**Exercise task**
Reproduce the following data line for line, without any changes.

**Spatial layout entries**
• • • •
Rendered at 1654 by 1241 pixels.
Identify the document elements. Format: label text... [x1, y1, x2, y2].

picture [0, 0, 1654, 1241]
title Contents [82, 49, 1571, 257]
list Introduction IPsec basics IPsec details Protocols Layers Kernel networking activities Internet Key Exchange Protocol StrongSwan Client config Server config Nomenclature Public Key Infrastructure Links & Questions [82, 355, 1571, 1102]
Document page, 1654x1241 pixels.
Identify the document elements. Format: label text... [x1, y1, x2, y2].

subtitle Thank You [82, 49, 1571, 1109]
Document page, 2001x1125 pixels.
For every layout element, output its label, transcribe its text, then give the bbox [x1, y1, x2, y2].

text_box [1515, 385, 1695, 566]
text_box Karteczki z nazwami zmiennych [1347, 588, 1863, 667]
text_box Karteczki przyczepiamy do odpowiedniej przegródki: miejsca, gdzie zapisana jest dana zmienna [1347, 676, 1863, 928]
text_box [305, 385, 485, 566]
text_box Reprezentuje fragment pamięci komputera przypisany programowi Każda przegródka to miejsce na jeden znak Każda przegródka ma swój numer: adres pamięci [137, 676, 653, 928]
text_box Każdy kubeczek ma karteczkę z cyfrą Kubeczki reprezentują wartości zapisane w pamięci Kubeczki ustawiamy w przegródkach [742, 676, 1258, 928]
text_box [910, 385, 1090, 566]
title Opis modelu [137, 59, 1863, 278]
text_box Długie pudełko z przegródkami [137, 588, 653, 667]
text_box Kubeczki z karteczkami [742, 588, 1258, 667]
• • • •
**Written response**
Rendered at 1654 by 1241 pixels.
Identify the document elements. Format: label text... [x1, y1, x2, y2].

picture [0, 0, 1654, 1241]
title Contents [82, 49, 1571, 257]
list Introduction IPsec basics IPsec details Protocols Layers Kernel networking activities Internet Key Exchange Protocol StrongSwan Client config Server config Nomenclature Public Key Infrastructure Links & Questions [82, 355, 1571, 1102]
Document page, 1654x1241 pixels.
Identify the document elements. Format: label text... [x1, y1, x2, y2].

subtitle Thank You [82, 49, 1571, 1109]
Document page, 2001x1125 pixels.
For every layout element, output its label, transcribe its text, then give the bbox [x1, y1, x2, y2].

text_box [1515, 385, 1695, 566]
text_box Karteczki z nazwami zmiennych [1347, 588, 1863, 667]
text_box Karteczki przyczepiamy do odpowiedniej przegródki: miejsca, gdzie zapisana jest dana zmienna [1347, 676, 1863, 928]
text_box [305, 385, 485, 566]
text_box Reprezentuje fragment pamięci komputera przypisany programowi Każda przegródka to miejsce na jeden znak Każda przegródka ma swój numer: adres pamięci [137, 676, 653, 928]
text_box Każdy kubeczek ma karteczkę z cyfrą Kubeczki reprezentują wartości zapisane w pamięci Kubeczki ustawiamy w przegródkach [742, 676, 1258, 928]
text_box [910, 385, 1090, 566]
title Opis modelu [137, 59, 1863, 278]
text_box Długie pudełko z przegródkami [137, 588, 653, 667]
text_box Kubeczki z karteczkami [742, 588, 1258, 667]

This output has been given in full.